* _Work request A_: List every U.S. state named in the Virgil Boyd biography.
* _Work request B_: Reproduce the part of the Virgil Boyd biography starting at "- Died: February" and ending at "1970 to 1972.".

* _Passage shown_:
• • • •

- Born: Virgil Edward Boyd July 8, 1912 Benton, Kansas, U.S.
- Died: February 11, 2011 (aged 98) Sedona, Arizona, U.S.
- Education: American Business College;
- Occupation: Former Chrysler president;
- Years active: 1931–1972
- Spouse: Bernice Nelson ​ ​(m. 1935; died 2006)​;
- Children: 2

= Virgil Boyd =

American businessman (1912–2011)

Virgil Edward Boyd (July 8, 1912 – February 16, 2011) was an American automobile executive who was president of the Chrysler Corporation from 1966 to 1970 and vice chairman from 1970 to 1972.

==Early life==
Boyd was born July 8, 1912, on a farm near Benton, Kansas and grew up outside of Blencoe, Iowa. He grew up close to poverty and his father lost his farm during the Great Depression. Boyd graduated from the American Business College in Omaha, Nebraska in 1931 and went to work in the accounting department of the General Motors Acceptance Corporation.

==Career==
===Nash/AMC===
In 1937, Boyd joined Nash-Kelvinator as manager and comptroller of its Omaha branch office. In 1944, he became manager of the company's central office in Detroit. From 1947 to 1954, he owned and operated dealerships in Sioux City, Iowa and Alliance, Nebraska, first selling Nash vehicles, then switching to Buicks. In 1954, Nash-Kelvinator merged with the Hudson Motor Car Company to form the American Motors Corporation and Boyd was named special assistant to the company's executive vice president, George W. Romney. In 1956, he was appointed general sales manager of AMC's Hudson division. Later that year he was named field sales manager for Hudson, Nash, and Rambler. In 1961, he succeeded Roy Abernethy as vice president in charge of automotive sales.

• • • •

* _Data section_:
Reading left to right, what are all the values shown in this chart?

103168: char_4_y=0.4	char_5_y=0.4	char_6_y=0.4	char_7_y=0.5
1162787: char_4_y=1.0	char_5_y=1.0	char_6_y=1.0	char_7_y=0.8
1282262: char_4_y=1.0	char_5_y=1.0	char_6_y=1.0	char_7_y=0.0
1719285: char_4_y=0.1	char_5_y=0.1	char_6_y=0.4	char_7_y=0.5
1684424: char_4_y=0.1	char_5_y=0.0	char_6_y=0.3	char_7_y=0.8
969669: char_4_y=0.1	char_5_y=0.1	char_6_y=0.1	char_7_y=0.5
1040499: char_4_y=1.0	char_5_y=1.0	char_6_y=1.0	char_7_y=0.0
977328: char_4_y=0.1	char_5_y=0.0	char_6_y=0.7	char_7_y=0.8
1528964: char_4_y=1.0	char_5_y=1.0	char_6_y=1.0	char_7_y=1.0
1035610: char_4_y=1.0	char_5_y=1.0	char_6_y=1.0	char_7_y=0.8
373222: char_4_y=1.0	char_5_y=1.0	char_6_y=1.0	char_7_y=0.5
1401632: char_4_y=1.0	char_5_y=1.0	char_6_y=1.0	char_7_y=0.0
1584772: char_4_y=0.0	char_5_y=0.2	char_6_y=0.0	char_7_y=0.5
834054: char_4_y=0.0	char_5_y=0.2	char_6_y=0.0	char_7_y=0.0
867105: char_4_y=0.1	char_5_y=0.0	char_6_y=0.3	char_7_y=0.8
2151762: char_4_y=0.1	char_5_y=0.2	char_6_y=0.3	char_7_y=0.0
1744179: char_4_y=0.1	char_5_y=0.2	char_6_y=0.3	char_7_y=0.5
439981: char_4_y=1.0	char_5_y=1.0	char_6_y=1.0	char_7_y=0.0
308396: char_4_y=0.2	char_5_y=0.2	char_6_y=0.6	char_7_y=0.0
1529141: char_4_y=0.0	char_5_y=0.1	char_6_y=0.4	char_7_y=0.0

• • • •

* _Result A_: Kansas, Arizona, Iowa, Nebraska

* _Result B_:
- Died: February 11, 2011 (aged 98) Sedona, Arizona, U.S.
- Education: American Business College;
- Occupation: Former Chrysler president;
- Years active: 1931–1972
- Spouse: Bernice Nelson ​ ​(m. 1935; died 2006)​;
- Children: 2

= Virgil Boyd =

American businessman (1912–2011)

Virgil Edward Boyd (July 8, 1912 – February 16, 2011) was an American automobile executive who was president of the Chrysler Corporation from 1966 to 1970 and vice chairman from 1970 to 1972.